Entre deux réussites techniques remarquables et avant son virage irrévérencieux, Volition s’est lancé en 2005 dans l’adaptation vidéoludique d’une figure sombre de l’univers Marvel. Le studio a promis une expérience catharsis viscérale, mais le résultat final s’est écrasé face à une réalisation précipitée et un game design bancal.
En janvier 2005, THQ confie Frank Castle aux développeurs de l’Illinois, forts du succès de leur moteur physique révolutionnaire. L’ambition affichée était d’offrir une adaptation brutale et désinhibée, s’inspirant directement des récits les plus sombres de la bande dessinée Marvel. Pourtant, le produit fini demeure dans les mémoires comme un exemple classique de gâchis production, affichant des bonnes intentions systématiquement déjouées par une exécution défaillante.
Dès les premiers instants de jeu, le constat technique s’impose impitoyable. Le moteur graphique paraît anachronique, présentant des textures délavées et des modélisations faciales grotesques. Frank Castle incarne l’immobilité complète, incapable de fluidité face à des adversaires régis par une intelligence artificielle défaillante. Chaque affrontement devient un supplice de frustration pure, transformant la vengeance en corvée.
Le système d’interrogatoire, pièce maîtresse du marketing, révèle le malaise fondamental d’une production oscillant entre simulation de torture et divertissement grand public. Approcher un ennemi affaibli déclenche des mini-jeux psychologiques conduisant à des meurtres environnementaux impitoyables. Cependant, un filtre noir et blanc édulcore l’impact viscéral, rendant l’action illisible et neutre. La mécanique devient répétitive, dépourvue de subtilité systémique, où la brutalité constitue un simple accessoire cosmétique.

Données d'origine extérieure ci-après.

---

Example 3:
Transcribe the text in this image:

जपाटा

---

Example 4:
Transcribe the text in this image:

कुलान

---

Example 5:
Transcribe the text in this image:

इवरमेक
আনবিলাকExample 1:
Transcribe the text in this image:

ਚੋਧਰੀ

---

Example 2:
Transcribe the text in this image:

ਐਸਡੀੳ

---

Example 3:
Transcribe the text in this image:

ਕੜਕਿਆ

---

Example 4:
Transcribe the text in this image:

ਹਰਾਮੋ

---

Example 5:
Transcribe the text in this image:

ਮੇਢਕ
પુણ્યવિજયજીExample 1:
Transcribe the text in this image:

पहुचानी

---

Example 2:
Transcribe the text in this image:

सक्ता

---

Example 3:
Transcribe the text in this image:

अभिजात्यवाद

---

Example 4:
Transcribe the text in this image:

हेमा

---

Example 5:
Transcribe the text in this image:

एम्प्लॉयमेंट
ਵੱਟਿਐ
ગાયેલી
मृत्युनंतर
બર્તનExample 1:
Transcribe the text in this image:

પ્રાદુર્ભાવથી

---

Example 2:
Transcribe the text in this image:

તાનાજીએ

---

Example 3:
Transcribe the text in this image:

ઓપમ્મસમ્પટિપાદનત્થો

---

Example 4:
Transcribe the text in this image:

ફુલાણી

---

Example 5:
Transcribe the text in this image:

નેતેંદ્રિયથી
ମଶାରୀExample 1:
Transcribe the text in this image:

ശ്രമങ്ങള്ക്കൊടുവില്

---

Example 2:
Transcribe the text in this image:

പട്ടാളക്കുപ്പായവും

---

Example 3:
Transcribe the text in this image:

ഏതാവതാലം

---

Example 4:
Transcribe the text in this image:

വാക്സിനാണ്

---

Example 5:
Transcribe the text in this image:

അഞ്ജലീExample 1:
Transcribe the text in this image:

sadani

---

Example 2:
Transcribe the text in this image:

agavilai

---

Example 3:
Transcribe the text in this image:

L’ombre de titre concurrent plane constamment sur chaque environnement traversé, fonctionnant comme un cruel rappel d’excellence. Là où ce concurrent transcendait son genre par une élégance chorégraphiée et une narration captivante, l’adaptation Volition piétine dans une bouille visuelle sans dynamisme. Les niveaux constituent des couloirs vides où le recyclage d’éléments génériques côtoie l’insuffisance budgétaire, comme si le studio se contentait de remplir un cahier des charges minimal.
Sous cette rigidité mécanique, le titre fonctionne comme laboratoire exploratoire où le studio teste les ingrédients de sa libération future. On détecte déjà cette irrévérence punk qui caractérisera ses jeux ultérieurs. Les interrogatoires, malgré leur exécution calamiteuse, préfigurent cette liberté chaotique devenant signature studio. C’est un studio cherchant sa voix entre simulation physique et délire pur, utilisant Frank Castle comme cobaye.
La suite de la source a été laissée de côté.